Make no mistake. In commanding us to remain dressed for action, Jesus also suggests that when he comes into our lives he will call us to serve him. When the master finally arrives, the slaves leap up. When the ambulance arrives in the trauma bay, the team springs into action. When we hear Christ’s call, we too must be ready to do whatever he asks of us. And he may ask us to do something difficult or scary. He may even ask us to follow him all the way to the Cross, as he did Jonathan Myrick Daniels, whom the Church remembers this week. Daniels was a native of Keene, NH, the son of a Congregationalist physician. He became an Episcopalian during his high school years and began to sense a call to the priesthood. However, after graduating in 1961 at the top of his class from the Virginia Military Institute, he entered Harvard University with a fellowship to study English Literature. On Easter Day 1962 he had a profound conversion experience at the Church of the Advent in Boston. Hearing again, now strongly, the call to ordination, he entered the Episcopal Theological Seminary in Cambridge in 1963, expecting to graduate in 1966.

In March 1965, Christ called to Daniels. Martin Luther King, Jr. appealed to people to come to Selma to assist in a voting rights drive. Daniels went to Selma under the sponsorship of the Episcopal Society for Cultural and Racial Unity.

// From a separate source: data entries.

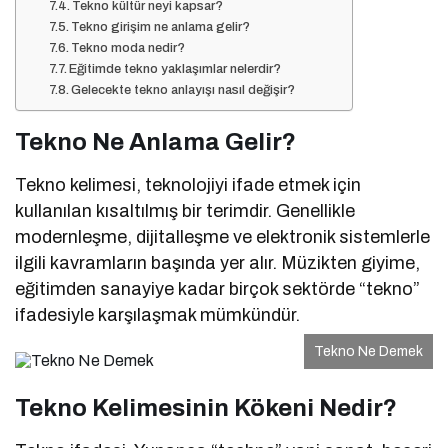
Tekno kültür neyi kapsar?
Tekno girişim ne anlama gelir?
Tekno moda nedir?
Eğitimde tekno yaklaşımlar nelerdir?
Gelecekte tekno anlayışı nasıl değişir?
Tekno Ne Anlama Gelir?
Tekno kelimesi, teknolojiyi ifade etmek için
kullanılan kısaltılmış bir terimdir. Genellikle
modernleşme, dijitalleşme ve elektronik sistemlerle
ilgili kavramların başında yer alır. Müzikten giyime,
eğitimden sanayiye kadar birçok sektörde “tekno”
ifadesiyle karşılaşmak mümkündür.
Tekno Ne Demek
Tekno Kelimesinin Kökeni Nedir?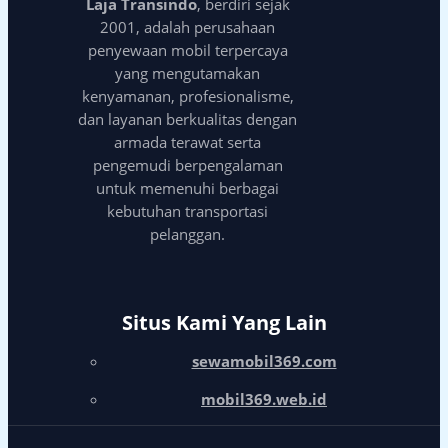
Laja Transindo
, berdiri sejak
2001, adalah perusahaan
penyewaan mobil terpercaya
yang mengutamakan
kenyamanan, profesionalisme,
dan layanan berkualitas dengan
armada terawat serta
pengemudi berpengalaman
untuk memenuhi berbagai
kebutuhan transportasi
pelanggan.
Situs Kami Yang Lain
sewamobil369.com
mobil369.web.id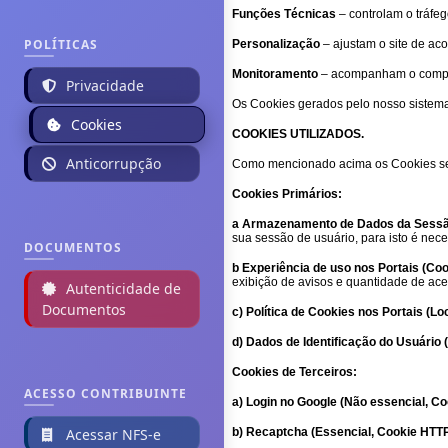
Funções Técnicas
– controlam o tráfeg
POLÍTICAS
Personalização
– ajustam o site de aco
Monitoramento
– acompanham o comport
Privacidade
Os Cookies gerados pelo nosso sistema 
Cookies
COOKIES UTILIZADOS.
Anticorrupção
Como mencionado acima os Cookies se 
Cookies Primários:
a Armazenamento de Dados da Sessão
sua sessão de usuário, para isto é nec
DOCUMENTOS
b Experiência de uso nos Portais (Coo
exibição de avisos e quantidade de ace
Autenticidade de
Documentos
c) Política de Cookies nos Portais (Lo
d) Dados de Identificação do Usuário
Cookies de Terceiros:
ACESSO CONTRIBUINTE
a) Login no Google (Não essencial, C
Acessar NFS-e
b) Recaptcha (Essencial, Cookie HTT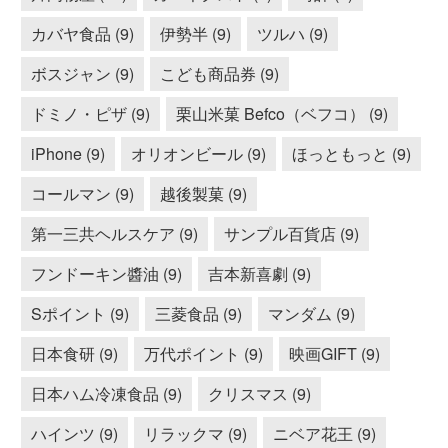
カバヤ食品 (9)
伊勢半 (9)
ツルハ (9)
ボスジャン (9)
こども商品券 (9)
ドミノ・ピザ (9)
栗山米菓 Befco（ベフコ） (9)
iPhone (9)
オリオンビール (9)
ほっともっと (9)
コールマン (9)
越後製菓 (9)
第一三共ヘルスケア (9)
サンプル百貨店 (9)
フンドーキン醬油 (9)
吉本新喜劇 (9)
Sポイント (9)
三菱食品 (9)
マンダム (9)
日本食研 (9)
万代ポイント (9)
映画GIFT (9)
日本ハム冷凍食品 (9)
クリスマス (9)
ハインツ (9)
リラックマ (9)
ニベア花王 (9)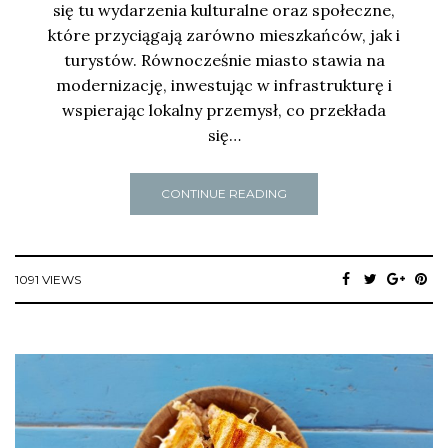
się tu wydarzenia kulturalne oraz społeczne,
które przyciągają zarówno mieszkańców, jak i
turystów. Równocześnie miasto stawia na
modernizację, inwestując w infrastrukturę i
wspierając lokalny przemysł, co przekłada
się…
CONTINUE READING
1091 VIEWS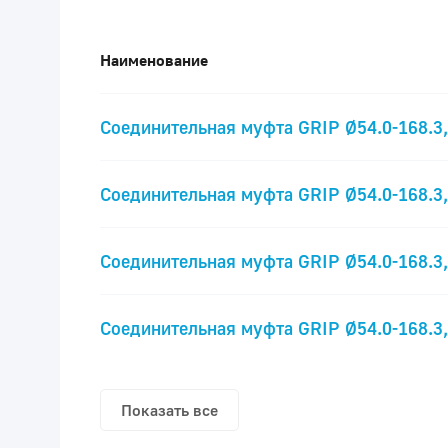
Наименование
Соединительная муфта GRIP Ø54.0-168.3
Соединительная муфта GRIP Ø54.0-168.3
Соединительная муфта GRIP Ø54.0-168.3
Соединительная муфта GRIP Ø54.0-168.3
Показать все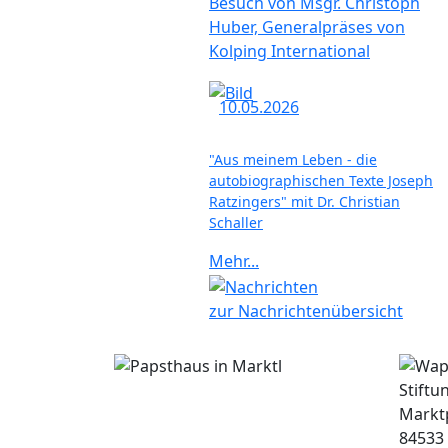
Besuch von Msgr. Christoph
Huber, Generalpräses von
Kolping International
10.05.2026
"Aus meinem Leben - die
autobiographischen Texte Joseph
Ratzingers" mit Dr. Christian
Schaller
Mehr...
zur Nachrichtenübersicht
Stiftu
Marktp
84533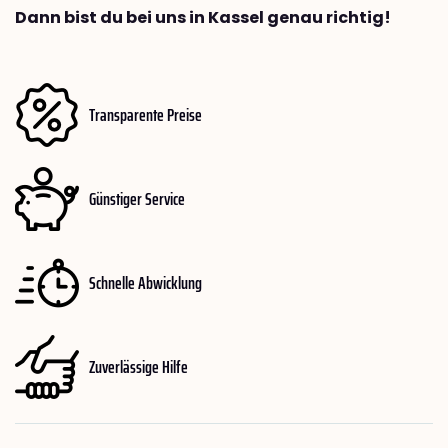
Dann bist du bei uns in Kassel genau richtig!
Transparente Preise
Günstiger Service
Schnelle Abwicklung
Zuverlässige Hilfe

He wrote of the moment of clarity about his decision that came to him during Evening Prayer at the chapel:

“…as usual I was singing the Magnificat with the special love and reverence that I have always felt for Mary’s glad song…. I found myself peculiarly alert…. Then it came. ‘He hath put down the mighty from their seat, and hath exalted the humble and meek. He hath filled the hungry with good things.’ I knew then that I must go to Selma.”

Following a brief return to ETS in May, Daniels returned to Alabama to work with legal aid agencies. He was arrested with three other people on August 13 as part of group picketing local businesses. Shortly after their unexplained release from jail six days later, the four went to a local store to buy a soda. As one of them, Ruby Sales, a sixteen-year old African American girl, came up to the entrance, a deputy sheriff aimed a shotgun at her and cursed her. Daniels pushed her to the ground, saving her life. The shotgun blast killed Daniels instantly. Another of his companions, a Roman Catholic priest, was badly wounded. When Martin Luther King heard of Daniels’s death, he said, “One of the most heroic Christian deeds of which I have heard in my entire ministry was performed by Jonathan Daniels.”

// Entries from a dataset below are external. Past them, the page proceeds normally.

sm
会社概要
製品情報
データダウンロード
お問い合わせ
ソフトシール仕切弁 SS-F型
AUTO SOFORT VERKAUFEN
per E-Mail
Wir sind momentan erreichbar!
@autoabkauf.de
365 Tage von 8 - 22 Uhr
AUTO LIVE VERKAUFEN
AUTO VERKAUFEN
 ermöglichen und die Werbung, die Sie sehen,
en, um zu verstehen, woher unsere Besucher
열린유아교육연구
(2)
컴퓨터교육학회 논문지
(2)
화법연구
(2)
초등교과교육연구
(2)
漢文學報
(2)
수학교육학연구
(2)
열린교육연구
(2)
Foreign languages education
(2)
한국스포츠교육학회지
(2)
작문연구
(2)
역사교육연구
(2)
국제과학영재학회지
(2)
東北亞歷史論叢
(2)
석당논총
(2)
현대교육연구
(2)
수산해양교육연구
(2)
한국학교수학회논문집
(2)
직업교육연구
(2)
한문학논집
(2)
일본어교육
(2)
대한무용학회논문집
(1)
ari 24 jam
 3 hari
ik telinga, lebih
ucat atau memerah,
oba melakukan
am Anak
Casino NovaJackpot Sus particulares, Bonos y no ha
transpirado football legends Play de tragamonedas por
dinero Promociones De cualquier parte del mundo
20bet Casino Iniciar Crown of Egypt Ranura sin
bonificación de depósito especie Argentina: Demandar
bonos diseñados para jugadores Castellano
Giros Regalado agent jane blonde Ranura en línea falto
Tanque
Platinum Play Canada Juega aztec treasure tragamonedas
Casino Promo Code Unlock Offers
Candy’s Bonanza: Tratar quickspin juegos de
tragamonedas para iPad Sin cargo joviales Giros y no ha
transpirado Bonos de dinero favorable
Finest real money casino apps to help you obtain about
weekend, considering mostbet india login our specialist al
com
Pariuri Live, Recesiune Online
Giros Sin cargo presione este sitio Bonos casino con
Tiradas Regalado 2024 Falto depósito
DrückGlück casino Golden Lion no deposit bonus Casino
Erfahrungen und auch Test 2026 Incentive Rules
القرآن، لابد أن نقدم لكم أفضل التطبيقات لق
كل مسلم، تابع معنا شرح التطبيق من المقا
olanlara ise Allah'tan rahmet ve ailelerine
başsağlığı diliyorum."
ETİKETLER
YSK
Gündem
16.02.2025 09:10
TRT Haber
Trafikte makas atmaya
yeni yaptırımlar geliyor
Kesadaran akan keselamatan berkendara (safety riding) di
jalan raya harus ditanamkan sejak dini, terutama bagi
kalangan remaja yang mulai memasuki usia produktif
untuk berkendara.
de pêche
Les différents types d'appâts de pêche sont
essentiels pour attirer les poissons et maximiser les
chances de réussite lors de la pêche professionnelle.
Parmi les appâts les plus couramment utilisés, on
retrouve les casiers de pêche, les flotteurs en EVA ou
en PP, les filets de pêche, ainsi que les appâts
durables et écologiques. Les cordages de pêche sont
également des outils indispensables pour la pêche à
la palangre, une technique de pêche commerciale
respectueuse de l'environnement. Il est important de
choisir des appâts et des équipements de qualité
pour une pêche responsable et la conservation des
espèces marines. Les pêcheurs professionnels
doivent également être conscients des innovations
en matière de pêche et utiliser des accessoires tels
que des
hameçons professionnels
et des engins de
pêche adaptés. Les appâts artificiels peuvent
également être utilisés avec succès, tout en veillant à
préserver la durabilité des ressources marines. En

Jonathan Myrick Daniels was alert and dressed for action. When Christ came to him that night at Evening Prayer, he was ready to carry out Christ’s command. What about us? Are we asleep or awake? Are we dressed in our scrubs or our pajamas? Is our pager turned on? Are we ready to receive Christ, ready to hear his call, ready to follow his bidding? Christ may not ask us to make the ultimate witness that he asked of Jonathan Daniels, but Christ does expect us to be ready to do our parts to help bring in God’s Kingdom. Are you willing to let him into your life? Are you willing to make space in your life for him? My friends, the good news is that Christ continually calls to us. Christ is continually present to us. If we remain alert, if we are “dressed for action,” he will transform us. He will give us the grace and strength to follow his commands and partner with him in the bringing in of his Kingdom.